Mariame Kourouma (ONG Solidariz) : « Restaurer la dignité de ces femmes vaut autant que l’aide financière »

Derrière les chiffres de la précarité à Conakry se cachent des visages, des parcours et une volonté de fer. Alors que l’ONG Solidariz vient de remettre une assistance cruciale à vingt mères de famille, sa Présidente, Mariame KOUROUMA, nous livre les coulisses de cette opération. Entre rigueur de sélection et volonté de sortir de l’assistanat, elle explique pourquoi le combat pour l’autonomisation des femmes passe aussi par la reconquête de l’estime de soi.

Le choix de la « responsabilité familiale effective »

Conakryweb : Madame la Présidente, extraire seulement vingt profils au sein de la multitude de femmes qui animent les marchés de la capitale semble être un défi immense. Quelle a été votre méthode ?

Mariame Kourouma : C’est un véritable travail de bénédictin qui a mobilisé nos équipes durant plusieurs semaines. Nous avons arpenté le terrain, du Km 36 jusqu’à Boulbinet, pour aller au-delà des apparences. Notre boussole a été le critère de la « responsabilité familiale effective ». Nous nous sommes concentrés sur les piliers de foyers : des veuves, des mères dont les conjoints sont au chômage ou partis tenter leur chance à l’étranger.
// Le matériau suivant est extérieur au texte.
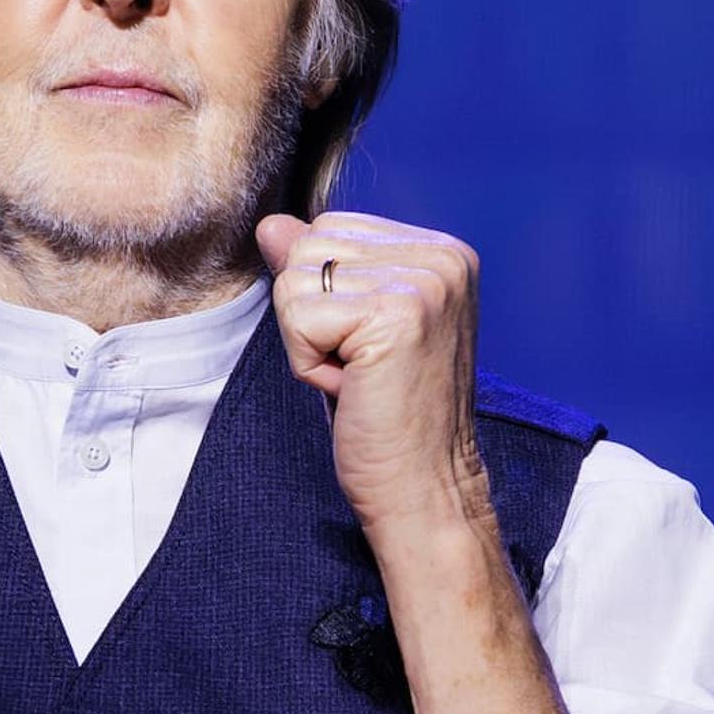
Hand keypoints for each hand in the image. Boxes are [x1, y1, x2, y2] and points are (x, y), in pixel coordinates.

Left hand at [256, 207, 493, 537]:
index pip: (331, 229)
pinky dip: (307, 364)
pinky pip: (297, 317)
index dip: (326, 297)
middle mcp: (443, 257)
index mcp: (442, 253)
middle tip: (361, 371)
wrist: (426, 490)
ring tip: (358, 380)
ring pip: (295, 279)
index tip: (369, 351)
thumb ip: (318, 270)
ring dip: (307, 341)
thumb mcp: (350, 332)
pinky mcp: (395, 313)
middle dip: (312, 317)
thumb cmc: (390, 419)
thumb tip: (270, 223)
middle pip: (309, 247)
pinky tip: (352, 391)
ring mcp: (424, 282)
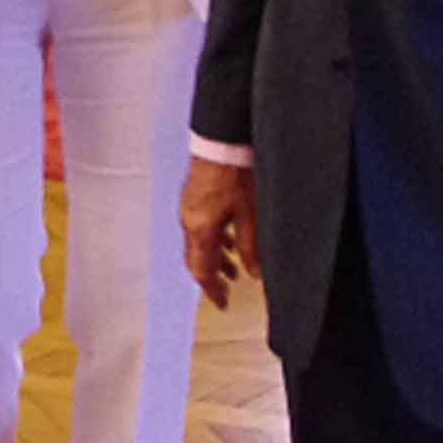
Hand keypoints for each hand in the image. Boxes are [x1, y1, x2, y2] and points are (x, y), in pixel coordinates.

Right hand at [179, 151, 257, 309]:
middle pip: (196, 258)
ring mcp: (189, 206)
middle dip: (211, 277)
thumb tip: (254, 272)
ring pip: (198, 243)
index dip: (212, 290)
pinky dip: (214, 240)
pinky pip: (200, 226)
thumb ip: (250, 246)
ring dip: (215, 259)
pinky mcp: (194, 196)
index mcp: (199, 227)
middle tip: (225, 292)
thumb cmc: (234, 170)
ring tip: (233, 270)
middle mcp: (189, 219)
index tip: (223, 303)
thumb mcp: (250, 214)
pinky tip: (228, 240)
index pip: (201, 269)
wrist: (222, 140)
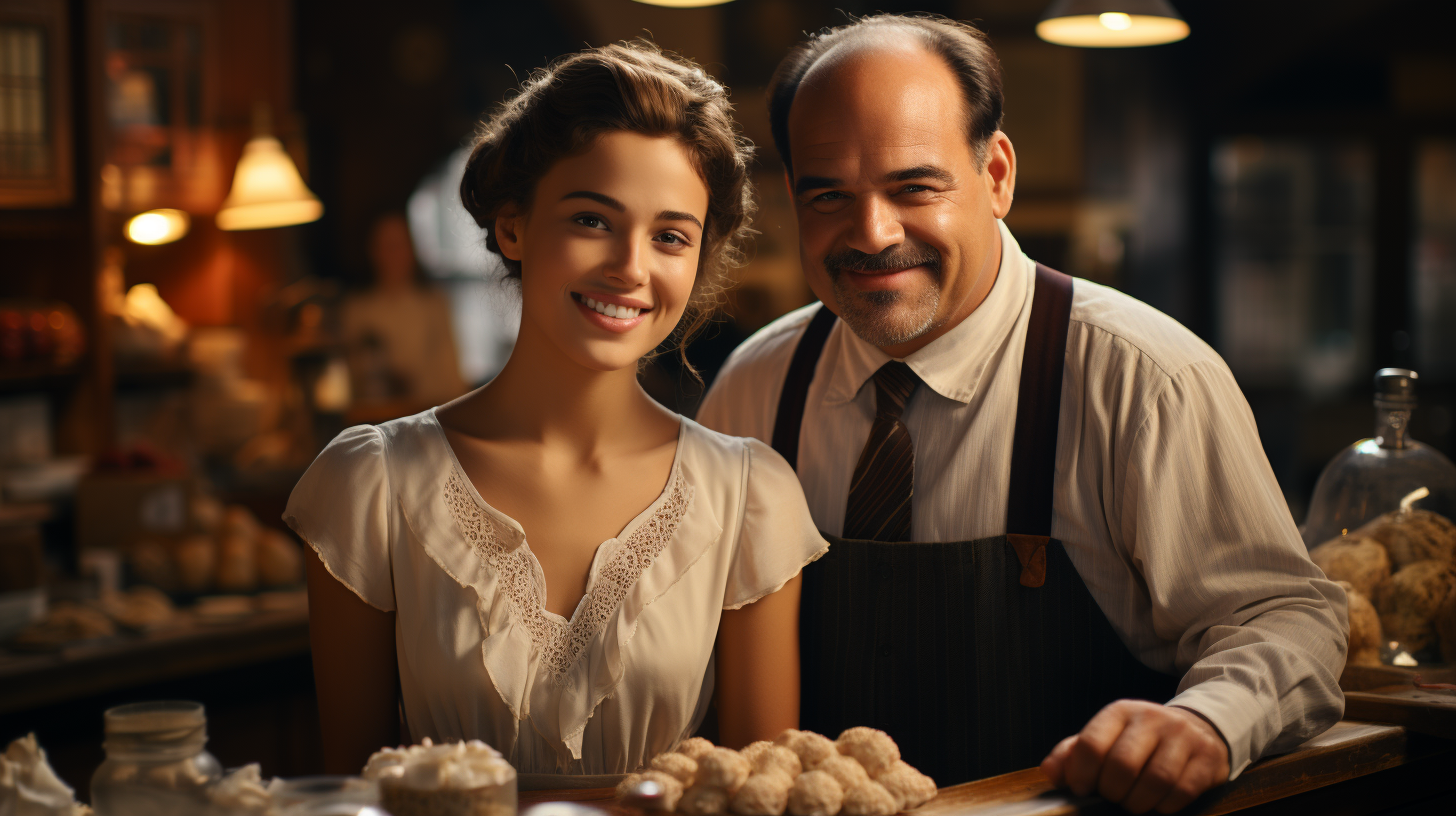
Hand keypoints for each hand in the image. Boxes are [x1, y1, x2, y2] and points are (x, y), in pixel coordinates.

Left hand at [1040, 700, 1229, 813]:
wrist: (1196, 728)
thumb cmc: (1140, 740)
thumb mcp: (1105, 737)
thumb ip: (1073, 754)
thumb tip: (1050, 772)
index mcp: (1119, 712)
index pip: (1092, 744)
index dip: (1081, 774)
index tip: (1082, 788)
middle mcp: (1151, 718)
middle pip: (1122, 765)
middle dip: (1112, 791)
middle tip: (1112, 796)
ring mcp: (1182, 736)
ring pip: (1155, 780)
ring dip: (1138, 802)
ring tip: (1133, 802)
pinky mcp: (1206, 758)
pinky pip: (1181, 792)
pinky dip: (1164, 806)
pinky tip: (1157, 802)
Pour ces femmes, ce million de francs guinéens n’est pas une simple somme ; c’est le levier qui transforme une économie de survie, au jour le jour, en une véritable activité génératrice de revenus.

Le bien-être comme levier de performance

Conakryweb : Vous avez couplé ce don financier à une journée de « bien-être », incluant maquillage et repas. Pourquoi ce choix qui pourrait paraître secondaire face à l’urgence matérielle ?

Mariame Kourouma : Détrompez-vous, ce n’est absolument pas secondaire. La pauvreté ne vide pas seulement les poches, elle use la dignité et l’image de soi. Ces femmes se lèvent à 4 heures du matin et s’oublient totalement au profit de leur foyer. En leur offrant cette parenthèse, nous leur envoyons un message fort : « Vous êtes belles, vous êtes essentielles et la nation vous voit. » Ce n’est pas du luxe, c’est de la restauration humaine. Une femme qui se sent valorisée et respectée gérera son étal avec une détermination et une assurance décuplées.

Vers une mutation de l’informel au business structuré

Conakryweb : En 2026, cinq de ces bénéficiaires franchiront une nouvelle étape avec un suivi renforcé. Quels seront les critères de ce « second tour » ?

Mariame Kourouma : Nous sortons ici de la philanthropie pure pour entrer dans l’accompagnement entrepreneurial. La sélection pour le programme « Mon chariot, mon business » et pour la formalisation administrative se basera sur la rigueur de gestion. Nous allons observer de près comment ce premier capital est réinvesti. Celles qui feront preuve de dynamisme et, surtout, celles qui commenceront à tenir un carnet de comptes, seront nos priorités. Notre ambition finale est de briser le cycle de l’assistanat éternel pour transformer ces courageuses vendeuses de rue en entrepreneures structurées et pérennes.